No es común experimentar momentos de ternura en estos días donde nos enfrentamos a las angustias y miedos, a las frustraciones y decepciones. La ternura es una expresión que hoy en día se puede considerar “contra cultural”. No es a base de ternura que en nuestra sociedad se conquista el éxito, ni la fama, no es la ternura el valor que guía nuestras interacciones.
La ternura no se impone, no busca convencer, no es arrogante ni impositiva, ella simplemente “es”. Irradia por sí sola su luz, da calor, abraza, conmueve, toca el corazón, derrite las barreras y construye puentes.
La ternura es ese sentimiento que sale del corazón para proteger, cuidar y consolar. La ternura se despierta cuando vemos gestos de ternura a nuestro alrededor, es contagiosa, aunque sólo crece en tierra fértil que se riega y cuida.
En nuestros procesos de socialización la ternura se ha vinculado más a lo femenino, a la mujer. Las etiquetas del “fuerte” y “macho” van para los hombres, las de “tiernas” y “sensibles” para las mujeres.
Cada vez que separamos y dividimos para simplificar perdemos. El reto educativo para las nuevas generaciones es integrar la fuerza y la ternura en lo masculino y femenino.
En una oportunidad leí “El Caballero de la Armadura Oxidada”, un libro escrito por Robert Fisher. Su lectura me recordó que en la vida nos vamos rodeando de armaduras, de defensas, para protegernos de la hostilidad de nuestra realidad. En algún momento la frustración, la pena o el dolor nos sacan lágrimas, y allí comienza un camino de transformación. Las lágrimas van oxidando las armaduras, las defensas, hasta debilitarlas y agrietarlas. Por las grietas se cuela la “gracia”. Para sentir hay que abrirse, al abrirse nos pueden herir, pero sin esa apertura del corazón, sin la experiencia de la vulnerabilidad no es fácil desarrollar la ternura ni sentir los afectos ni las emociones. Al final siempre será una decisión, una opción personal: abrirse y arriesgarse a los movimientos del sentir y el querer; o cerrarse, cubrirse de armaduras para protegerse y aislarse.
La ternura se cultiva mirando atentamente al otro con admiración, sin prejuicios, con compasión. Mirando más allá de las apariencias hasta encontrar al “otro” que es igual a mí, con la misma dignidad y valor que yo. La práctica de la ternura comienza en nosotros mismos, en nuestra propia casa. ¿Cómo ser tiernos con otros si no lo somos con nosotros mismos?, “debemos aprender a aceptar nuestra debilidad con intensa ternura” nos exhorta el Papa Francisco (“Patris Corde” -Con Corazón de Padre, 2).
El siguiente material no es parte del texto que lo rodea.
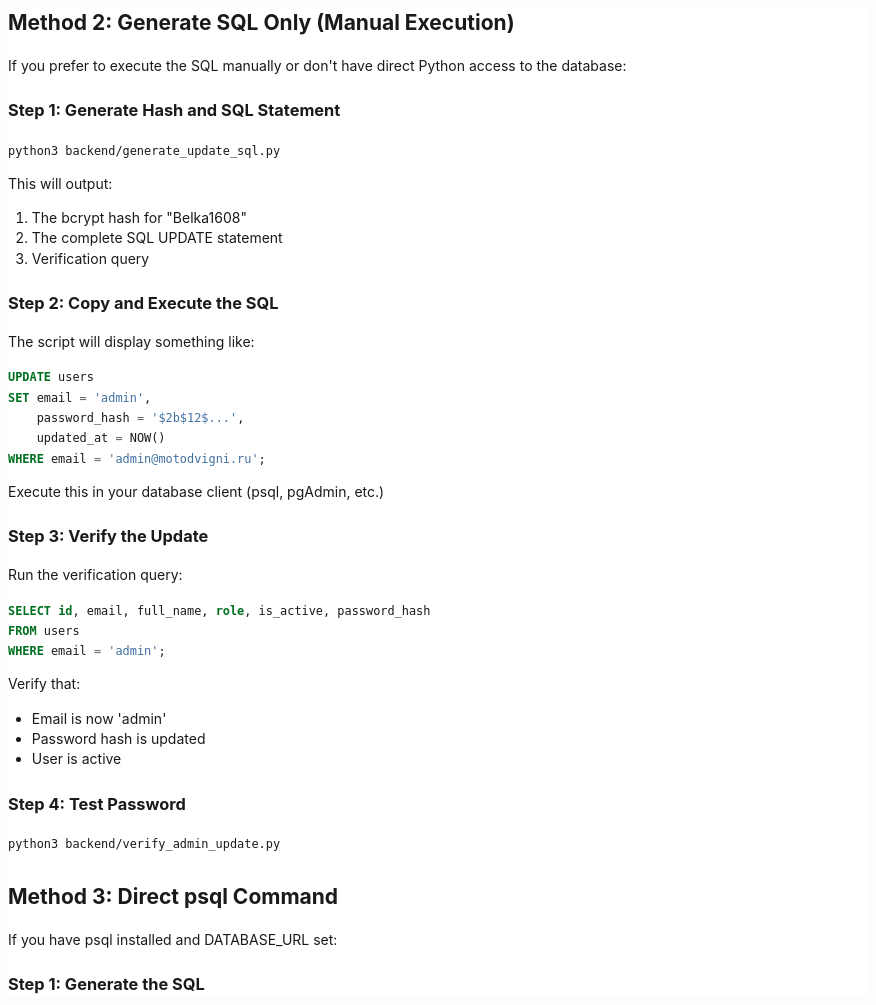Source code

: ## Method 2: Generate SQL Only (Manual Execution)

If you prefer to execute the SQL manually or don't have direct Python access to the database:

### Step 1: Generate Hash and SQL Statement

```bash
python3 backend/generate_update_sql.py
```

This will output:
1. The bcrypt hash for "Belka1608"
2. The complete SQL UPDATE statement
3. Verification query

### Step 2: Copy and Execute the SQL

The script will display something like:

```sql
UPDATE users
SET email = 'admin',
    password_hash = '$2b$12$...',
    updated_at = NOW()
WHERE email = 'admin@motodvigni.ru';
```

Execute this in your database client (psql, pgAdmin, etc.)

### Step 3: Verify the Update

Run the verification query:

```sql
SELECT id, email, full_name, role, is_active, password_hash
FROM users
WHERE email = 'admin';
```

Verify that:
- Email is now 'admin'
- Password hash is updated
- User is active

### Step 4: Test Password

```bash
python3 backend/verify_admin_update.py
```

## Method 3: Direct psql Command

If you have psql installed and DATABASE_URL set:

### Step 1: Generate the SQL
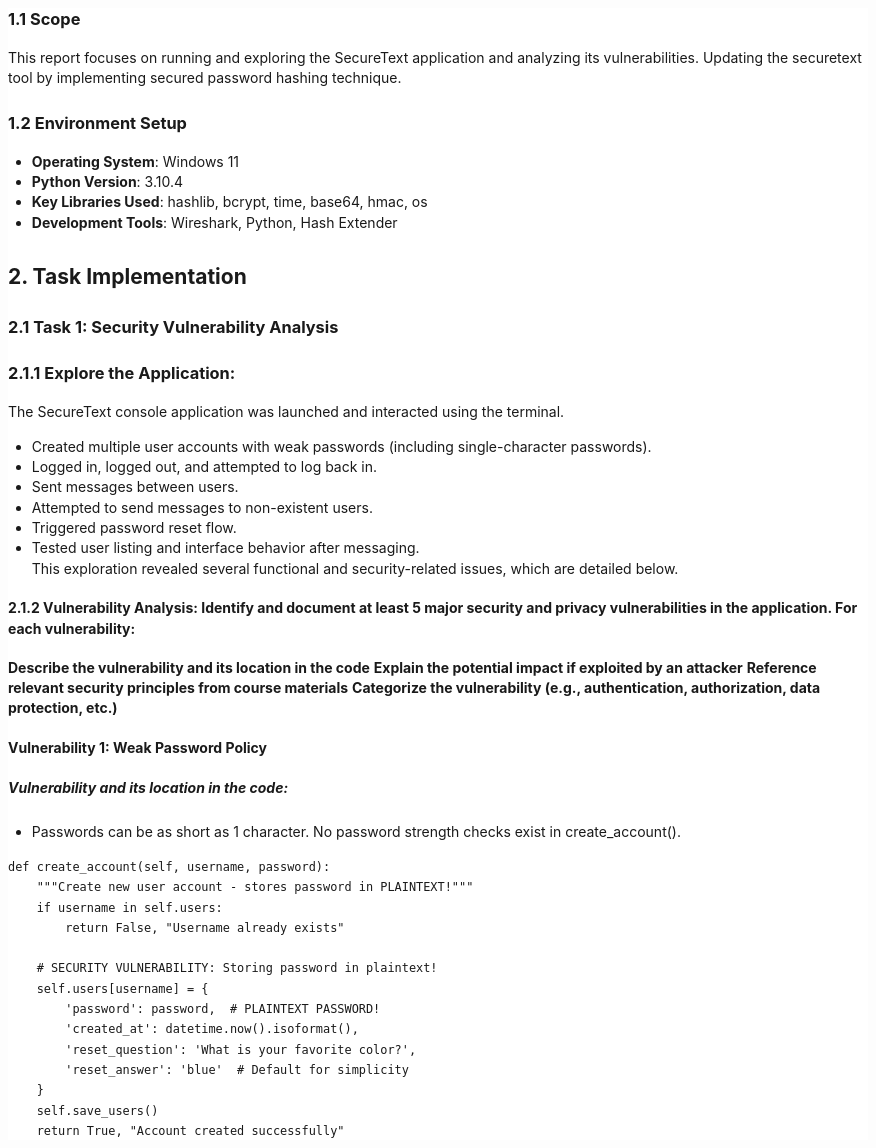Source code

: ### 1.1 Scope

This report focuses on running and exploring the SecureText application and analyzing its vulnerabilities. Updating the securetext tool by implementing secured password hashing technique.

### 1.2 Environment Setup

- **Operating System**: Windows 11
- **Python Version**: 3.10.4
- **Key Libraries Used**: hashlib, bcrypt, time, base64, hmac, os
- **Development Tools**: Wireshark, Python, Hash Extender


## 2. Task Implementation
### 2.1 Task 1: Security Vulnerability Analysis
### 2.1.1 Explore the Application:

The SecureText console application was launched and interacted using the terminal.
- Created multiple user accounts with weak passwords (including single-character passwords).
- Logged in, logged out, and attempted to log back in.
- Sent messages between users.
- Attempted to send messages to non-existent users.
- Triggered password reset flow.
- Tested user listing and interface behavior after messaging.<br>
This exploration revealed several functional and security-related issues, which are detailed below.

#### 2.1.2 Vulnerability Analysis: Identify and document at least 5 major security and privacy vulnerabilities in the application. For each vulnerability:

**Describe the vulnerability and its location in the code**
**Explain the potential impact if exploited by an attacker**
**Reference relevant security principles from course materials**
**Categorize the vulnerability (e.g., authentication, authorization, data protection, etc.)**

#### Vulnerability 1: Weak Password Policy
##### Vulnerability and its location in the code:
- Passwords can be as short as 1 character. No password strength checks exist in create_account().

```
def create_account(self, username, password):
    """Create new user account - stores password in PLAINTEXT!"""
    if username in self.users:
        return False, "Username already exists"
    
    # SECURITY VULNERABILITY: Storing password in plaintext!
    self.users[username] = {
        'password': password,  # PLAINTEXT PASSWORD!
        'created_at': datetime.now().isoformat(),
        'reset_question': 'What is your favorite color?',
        'reset_answer': 'blue'  # Default for simplicity
    }
    self.save_users()
    return True, "Account created successfully"
```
“La Verdad que viene de Dios no nos condena, sino que nos acoge, nos abraza, nos sostiene, nos perdona…viene a nuestro encuentro, nos devuelve la dignidad, nos pone nuevamente de pie, celebra con nosotros” (v. 24)(PC,2).
Hoy podemos ser tiernos, con cualquier gesto que exprese e irradie respeto, compasión y admiración por lo sagrado de cada vida que nos encontremos.
Bienaventurados los tiernos de corazón, porque ellos verán la ternura de Dios en todo.